= Exercise aim =
Below are records that hold pictures; write out only the lines from their start through the line with "index dip: (237, 19)", exactly, and drop the pictures.

(Stored data entries)
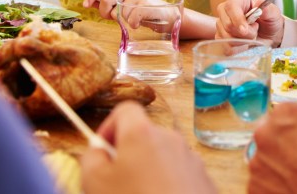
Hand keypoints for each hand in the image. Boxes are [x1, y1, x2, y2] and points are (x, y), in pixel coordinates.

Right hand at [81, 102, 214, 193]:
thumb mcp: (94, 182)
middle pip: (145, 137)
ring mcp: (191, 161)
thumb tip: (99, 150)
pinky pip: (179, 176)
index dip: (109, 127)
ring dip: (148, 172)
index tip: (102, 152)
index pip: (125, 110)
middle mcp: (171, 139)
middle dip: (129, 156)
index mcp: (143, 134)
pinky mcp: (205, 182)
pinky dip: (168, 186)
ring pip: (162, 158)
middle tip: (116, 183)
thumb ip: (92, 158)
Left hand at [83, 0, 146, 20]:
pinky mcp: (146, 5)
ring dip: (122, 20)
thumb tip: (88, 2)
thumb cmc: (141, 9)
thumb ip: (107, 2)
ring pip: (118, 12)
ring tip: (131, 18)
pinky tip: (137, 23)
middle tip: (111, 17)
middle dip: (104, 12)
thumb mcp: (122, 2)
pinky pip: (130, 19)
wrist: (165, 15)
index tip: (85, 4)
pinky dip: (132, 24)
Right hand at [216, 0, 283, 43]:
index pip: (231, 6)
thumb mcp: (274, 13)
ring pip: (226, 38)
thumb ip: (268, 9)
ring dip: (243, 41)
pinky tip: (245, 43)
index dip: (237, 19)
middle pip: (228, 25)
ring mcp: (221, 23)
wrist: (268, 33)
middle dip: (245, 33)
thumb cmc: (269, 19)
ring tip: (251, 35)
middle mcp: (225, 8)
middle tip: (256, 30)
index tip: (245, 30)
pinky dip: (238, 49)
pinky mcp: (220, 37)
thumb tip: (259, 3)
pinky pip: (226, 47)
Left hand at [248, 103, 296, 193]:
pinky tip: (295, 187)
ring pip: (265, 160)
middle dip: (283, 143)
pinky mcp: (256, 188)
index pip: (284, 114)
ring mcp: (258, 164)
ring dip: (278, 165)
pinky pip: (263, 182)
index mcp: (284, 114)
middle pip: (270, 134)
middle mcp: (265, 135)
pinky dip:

= Answer for the task =
Hand keypoints for each hand in the image. Boxes are [x1, y1, x2, y2] and points are (x, y), in pixel coordinates.

Right hand at [81, 102, 214, 193]:
thumb mcp: (94, 182)
middle pip: (145, 137)
ring mcp: (191, 161)
thumb tip: (99, 150)
pinky pip: (179, 176)
index dip: (109, 127)
ring dip: (148, 172)
index tip: (102, 152)
index pip: (125, 110)
middle mcp: (171, 139)
middle dip: (129, 156)
index mcp: (143, 134)
pinky mcp: (205, 182)
pinky dip: (168, 186)
ring pip: (162, 158)
middle tip: (116, 183)
thumb ip: (92, 158)
Left hand at [83, 0, 146, 20]:
pinky mcp: (146, 5)
ring dip: (122, 20)
thumb tip: (88, 2)
thumb cmc: (141, 9)
thumb ip: (107, 2)
ring pip: (118, 12)
ring tip: (131, 18)
pinky tip: (137, 23)
middle tip: (111, 17)
middle dip: (104, 12)
thumb mcp: (122, 2)
pinky pip: (130, 19)
wrist: (165, 15)
index tip: (85, 4)
pinky dip: (132, 24)
Right hand at [216, 0, 283, 43]:
index pip: (231, 6)
thumb mcp: (274, 13)
ring pip: (226, 38)
thumb ip: (268, 9)
ring dip: (243, 41)
pinky tip: (245, 43)
index dip: (237, 19)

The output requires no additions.